Kamdhenu University
- Type: Public
- Established: 2009; 17 years ago
- Affiliations: UGC
- Chancellor: Governor of Gujarat
- Vice-Chancellor: Dr. P. H. Tank
- Location: Gandhinagar, Gujarat, India
- Website: www.kamdhenuuni.edu.in

= Kamdhenu University =

Agricultural state university in Gujarat, India

Kamdhenu University is a public agricultural state university located at Gandhinagar, Gujarat, India. It was established in 2009 by the Kamdhenu University Act, 2009 of the Government of Gujarat. It focuses on veterinary, dairy, fisheries and allied sciences.

==History==
The first proposal for a veterinary university in Gujarat, with focus on dairy production, was made by Verghese Kurien in 1984 while he served as the Vice-Chancellor of Gujarat Agricultural University, but the proposal was ignored when he resigned from that position. A second offer was promulgated by the Government of Gujarat in 1996–97, but no action was taken. The university was finally established by the Kamdhenu University Act, 2009, with the support of Narendra Modi, then the Chief Minister of Gujarat. However, the university only started functioning in 2014, when M. C. Varshneya was appointed its first Vice-Chancellor (VC).

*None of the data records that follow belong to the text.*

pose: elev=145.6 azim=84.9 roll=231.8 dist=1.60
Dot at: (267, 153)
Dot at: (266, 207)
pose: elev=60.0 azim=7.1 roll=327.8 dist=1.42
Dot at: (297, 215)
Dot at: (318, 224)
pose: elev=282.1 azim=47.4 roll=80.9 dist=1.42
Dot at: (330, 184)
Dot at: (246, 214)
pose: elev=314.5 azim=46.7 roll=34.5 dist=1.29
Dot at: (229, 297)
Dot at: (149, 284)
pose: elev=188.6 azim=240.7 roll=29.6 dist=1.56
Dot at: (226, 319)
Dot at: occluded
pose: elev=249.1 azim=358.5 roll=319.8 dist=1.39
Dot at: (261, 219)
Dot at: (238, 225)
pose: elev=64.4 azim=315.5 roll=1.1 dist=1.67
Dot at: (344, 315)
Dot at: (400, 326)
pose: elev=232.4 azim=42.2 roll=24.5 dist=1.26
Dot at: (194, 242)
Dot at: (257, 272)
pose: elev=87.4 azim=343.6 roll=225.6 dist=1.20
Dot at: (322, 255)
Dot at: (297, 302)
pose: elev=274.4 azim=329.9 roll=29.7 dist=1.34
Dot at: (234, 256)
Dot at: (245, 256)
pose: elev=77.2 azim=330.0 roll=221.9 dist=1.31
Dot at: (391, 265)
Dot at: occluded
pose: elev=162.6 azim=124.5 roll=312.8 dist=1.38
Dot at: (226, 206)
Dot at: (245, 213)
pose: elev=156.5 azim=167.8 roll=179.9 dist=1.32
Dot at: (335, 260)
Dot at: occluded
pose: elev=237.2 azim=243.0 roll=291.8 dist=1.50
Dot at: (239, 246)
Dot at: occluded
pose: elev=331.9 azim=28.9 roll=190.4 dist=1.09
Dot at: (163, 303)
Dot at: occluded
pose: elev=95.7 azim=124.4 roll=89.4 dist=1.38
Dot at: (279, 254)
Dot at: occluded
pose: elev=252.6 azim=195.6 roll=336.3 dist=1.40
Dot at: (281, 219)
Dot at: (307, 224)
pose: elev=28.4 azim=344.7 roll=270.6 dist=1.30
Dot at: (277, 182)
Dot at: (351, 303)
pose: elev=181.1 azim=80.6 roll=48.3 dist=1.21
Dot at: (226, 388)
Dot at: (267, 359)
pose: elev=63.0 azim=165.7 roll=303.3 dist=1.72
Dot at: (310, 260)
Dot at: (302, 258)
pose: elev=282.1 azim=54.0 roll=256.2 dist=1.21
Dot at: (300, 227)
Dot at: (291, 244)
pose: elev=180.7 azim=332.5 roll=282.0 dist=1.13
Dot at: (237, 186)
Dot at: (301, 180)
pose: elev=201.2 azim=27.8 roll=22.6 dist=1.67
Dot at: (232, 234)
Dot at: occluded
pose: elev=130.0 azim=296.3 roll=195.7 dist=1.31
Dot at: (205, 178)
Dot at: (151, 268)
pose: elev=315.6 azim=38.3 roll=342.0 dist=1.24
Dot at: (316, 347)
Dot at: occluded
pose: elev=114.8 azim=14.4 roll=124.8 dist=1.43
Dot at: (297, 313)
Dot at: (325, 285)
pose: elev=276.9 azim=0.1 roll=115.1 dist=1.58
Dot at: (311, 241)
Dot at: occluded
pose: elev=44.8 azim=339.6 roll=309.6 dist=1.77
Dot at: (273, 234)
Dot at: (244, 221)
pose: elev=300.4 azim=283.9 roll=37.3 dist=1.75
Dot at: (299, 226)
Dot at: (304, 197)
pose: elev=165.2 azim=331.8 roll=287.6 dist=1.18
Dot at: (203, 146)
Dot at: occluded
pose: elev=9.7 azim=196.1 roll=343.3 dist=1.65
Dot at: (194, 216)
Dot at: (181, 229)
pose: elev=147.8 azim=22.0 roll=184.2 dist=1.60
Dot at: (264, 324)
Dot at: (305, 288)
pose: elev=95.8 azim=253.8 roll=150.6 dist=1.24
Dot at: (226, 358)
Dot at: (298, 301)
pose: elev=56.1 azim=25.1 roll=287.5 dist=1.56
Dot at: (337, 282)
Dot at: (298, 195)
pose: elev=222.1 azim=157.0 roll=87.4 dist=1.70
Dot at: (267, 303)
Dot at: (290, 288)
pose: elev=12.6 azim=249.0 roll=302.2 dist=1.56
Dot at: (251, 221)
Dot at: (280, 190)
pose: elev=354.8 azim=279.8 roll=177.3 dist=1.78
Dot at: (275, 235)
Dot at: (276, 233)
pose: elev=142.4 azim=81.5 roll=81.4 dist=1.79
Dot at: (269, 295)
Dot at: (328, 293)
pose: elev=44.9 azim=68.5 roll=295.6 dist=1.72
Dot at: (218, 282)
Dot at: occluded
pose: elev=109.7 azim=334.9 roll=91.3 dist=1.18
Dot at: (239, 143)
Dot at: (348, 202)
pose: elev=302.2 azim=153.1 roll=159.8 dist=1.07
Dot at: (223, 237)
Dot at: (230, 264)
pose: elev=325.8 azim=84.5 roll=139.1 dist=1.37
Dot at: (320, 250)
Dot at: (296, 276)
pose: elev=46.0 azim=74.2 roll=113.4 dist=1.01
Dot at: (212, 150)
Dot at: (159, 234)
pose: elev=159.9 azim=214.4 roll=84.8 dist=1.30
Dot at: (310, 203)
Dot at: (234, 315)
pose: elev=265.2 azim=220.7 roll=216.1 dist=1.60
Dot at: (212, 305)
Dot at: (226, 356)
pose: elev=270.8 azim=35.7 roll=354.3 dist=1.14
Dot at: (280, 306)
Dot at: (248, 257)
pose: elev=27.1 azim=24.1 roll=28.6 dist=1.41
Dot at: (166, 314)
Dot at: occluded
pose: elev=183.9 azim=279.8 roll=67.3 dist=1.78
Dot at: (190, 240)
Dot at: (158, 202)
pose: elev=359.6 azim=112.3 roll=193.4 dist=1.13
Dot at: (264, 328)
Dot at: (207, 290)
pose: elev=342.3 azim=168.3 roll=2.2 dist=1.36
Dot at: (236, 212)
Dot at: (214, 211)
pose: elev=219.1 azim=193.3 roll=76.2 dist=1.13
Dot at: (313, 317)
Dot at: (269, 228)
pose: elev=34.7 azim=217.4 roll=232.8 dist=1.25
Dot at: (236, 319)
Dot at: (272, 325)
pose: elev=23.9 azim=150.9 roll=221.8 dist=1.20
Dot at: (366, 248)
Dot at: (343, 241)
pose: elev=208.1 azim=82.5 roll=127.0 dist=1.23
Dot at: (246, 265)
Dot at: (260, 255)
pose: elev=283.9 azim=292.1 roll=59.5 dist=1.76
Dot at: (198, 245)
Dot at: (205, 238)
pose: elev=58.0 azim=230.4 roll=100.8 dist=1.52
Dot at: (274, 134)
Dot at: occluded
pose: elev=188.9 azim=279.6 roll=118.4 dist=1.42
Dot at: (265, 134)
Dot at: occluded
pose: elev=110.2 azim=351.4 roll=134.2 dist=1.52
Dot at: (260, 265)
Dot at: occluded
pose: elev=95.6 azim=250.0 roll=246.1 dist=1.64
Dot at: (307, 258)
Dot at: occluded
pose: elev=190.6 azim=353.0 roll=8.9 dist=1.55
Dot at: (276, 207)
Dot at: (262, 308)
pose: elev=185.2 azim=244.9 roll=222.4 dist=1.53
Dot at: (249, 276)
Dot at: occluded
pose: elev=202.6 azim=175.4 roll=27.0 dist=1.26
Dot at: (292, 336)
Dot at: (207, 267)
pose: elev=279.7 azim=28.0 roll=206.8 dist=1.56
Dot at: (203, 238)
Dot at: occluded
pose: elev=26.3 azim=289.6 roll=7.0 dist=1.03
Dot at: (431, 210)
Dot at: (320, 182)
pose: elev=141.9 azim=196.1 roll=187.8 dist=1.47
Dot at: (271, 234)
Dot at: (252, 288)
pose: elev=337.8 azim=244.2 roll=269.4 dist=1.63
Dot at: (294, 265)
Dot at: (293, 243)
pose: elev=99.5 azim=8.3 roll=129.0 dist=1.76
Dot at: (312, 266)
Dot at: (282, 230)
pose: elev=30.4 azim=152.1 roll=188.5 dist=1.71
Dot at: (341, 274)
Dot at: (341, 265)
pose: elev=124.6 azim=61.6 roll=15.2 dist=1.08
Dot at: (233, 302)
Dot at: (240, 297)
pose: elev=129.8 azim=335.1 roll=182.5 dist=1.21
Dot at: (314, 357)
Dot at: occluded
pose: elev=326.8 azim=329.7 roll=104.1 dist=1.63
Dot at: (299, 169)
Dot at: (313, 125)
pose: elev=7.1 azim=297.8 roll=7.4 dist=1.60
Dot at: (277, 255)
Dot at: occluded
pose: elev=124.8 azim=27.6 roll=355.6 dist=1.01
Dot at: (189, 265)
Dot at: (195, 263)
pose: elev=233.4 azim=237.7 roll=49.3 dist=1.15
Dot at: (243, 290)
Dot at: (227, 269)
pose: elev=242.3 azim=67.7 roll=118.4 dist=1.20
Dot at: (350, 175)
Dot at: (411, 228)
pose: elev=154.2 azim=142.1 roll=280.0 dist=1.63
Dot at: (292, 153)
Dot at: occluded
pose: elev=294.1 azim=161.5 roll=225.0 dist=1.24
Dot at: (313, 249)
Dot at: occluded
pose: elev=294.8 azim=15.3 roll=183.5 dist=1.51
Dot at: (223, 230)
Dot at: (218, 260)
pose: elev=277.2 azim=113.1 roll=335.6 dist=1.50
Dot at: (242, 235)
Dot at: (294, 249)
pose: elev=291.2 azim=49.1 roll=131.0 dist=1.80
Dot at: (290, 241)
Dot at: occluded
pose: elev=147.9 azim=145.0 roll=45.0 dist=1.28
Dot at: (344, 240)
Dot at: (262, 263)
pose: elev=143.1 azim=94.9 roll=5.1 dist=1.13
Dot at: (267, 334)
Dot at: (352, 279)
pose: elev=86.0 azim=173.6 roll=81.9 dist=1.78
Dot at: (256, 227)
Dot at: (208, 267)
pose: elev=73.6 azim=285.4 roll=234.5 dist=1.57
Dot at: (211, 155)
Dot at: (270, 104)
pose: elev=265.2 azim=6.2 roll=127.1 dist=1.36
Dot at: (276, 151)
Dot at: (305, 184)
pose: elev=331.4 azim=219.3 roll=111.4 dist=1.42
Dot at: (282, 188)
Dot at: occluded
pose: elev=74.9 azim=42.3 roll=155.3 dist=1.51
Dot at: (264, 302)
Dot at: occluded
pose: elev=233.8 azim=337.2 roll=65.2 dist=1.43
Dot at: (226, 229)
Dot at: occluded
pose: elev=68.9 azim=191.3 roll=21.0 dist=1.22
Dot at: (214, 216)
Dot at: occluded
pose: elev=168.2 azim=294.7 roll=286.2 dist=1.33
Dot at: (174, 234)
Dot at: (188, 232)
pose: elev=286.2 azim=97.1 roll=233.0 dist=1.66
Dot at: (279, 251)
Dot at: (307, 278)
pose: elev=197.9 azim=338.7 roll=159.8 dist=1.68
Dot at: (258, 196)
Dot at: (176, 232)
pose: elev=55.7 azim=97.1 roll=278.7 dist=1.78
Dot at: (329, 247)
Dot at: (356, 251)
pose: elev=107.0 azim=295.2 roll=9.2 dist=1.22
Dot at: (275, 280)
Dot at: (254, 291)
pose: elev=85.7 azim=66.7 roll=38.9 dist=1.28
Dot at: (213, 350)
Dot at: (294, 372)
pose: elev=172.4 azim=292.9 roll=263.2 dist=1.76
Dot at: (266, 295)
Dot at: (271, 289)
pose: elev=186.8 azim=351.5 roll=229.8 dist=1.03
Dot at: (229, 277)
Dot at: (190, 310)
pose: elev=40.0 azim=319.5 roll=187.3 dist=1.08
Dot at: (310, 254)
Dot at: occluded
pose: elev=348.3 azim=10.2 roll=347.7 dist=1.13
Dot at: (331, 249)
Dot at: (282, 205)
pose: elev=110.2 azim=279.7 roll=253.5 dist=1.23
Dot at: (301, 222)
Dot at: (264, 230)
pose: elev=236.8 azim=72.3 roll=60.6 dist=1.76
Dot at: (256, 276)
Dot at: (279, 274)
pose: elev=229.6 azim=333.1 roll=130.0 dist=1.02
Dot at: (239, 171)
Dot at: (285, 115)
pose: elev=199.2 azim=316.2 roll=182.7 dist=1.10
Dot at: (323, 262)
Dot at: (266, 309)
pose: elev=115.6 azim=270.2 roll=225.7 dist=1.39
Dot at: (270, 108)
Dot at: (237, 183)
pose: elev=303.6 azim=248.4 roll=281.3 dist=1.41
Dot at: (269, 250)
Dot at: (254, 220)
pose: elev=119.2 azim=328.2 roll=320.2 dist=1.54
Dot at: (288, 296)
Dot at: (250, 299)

While the university was created in order to focus on veterinary and animal sciences in general, it was assigned only two colleges, both for dairy sciences. In 2017, this led to formal requests for transferring veterinary and fishery science colleges from other universities in the state. This move would was also necessary for getting Indian Council of Agricultural Research (ICAR) accreditation. However, the request met strong opposition from the other universities' VCs and even led to suggestions to dissolve the university. In 2018, N. H. Kelawala was appointed VC of the university. In September 2020, a bill was passed by Gujarat government to transfer 11 colleges to the university.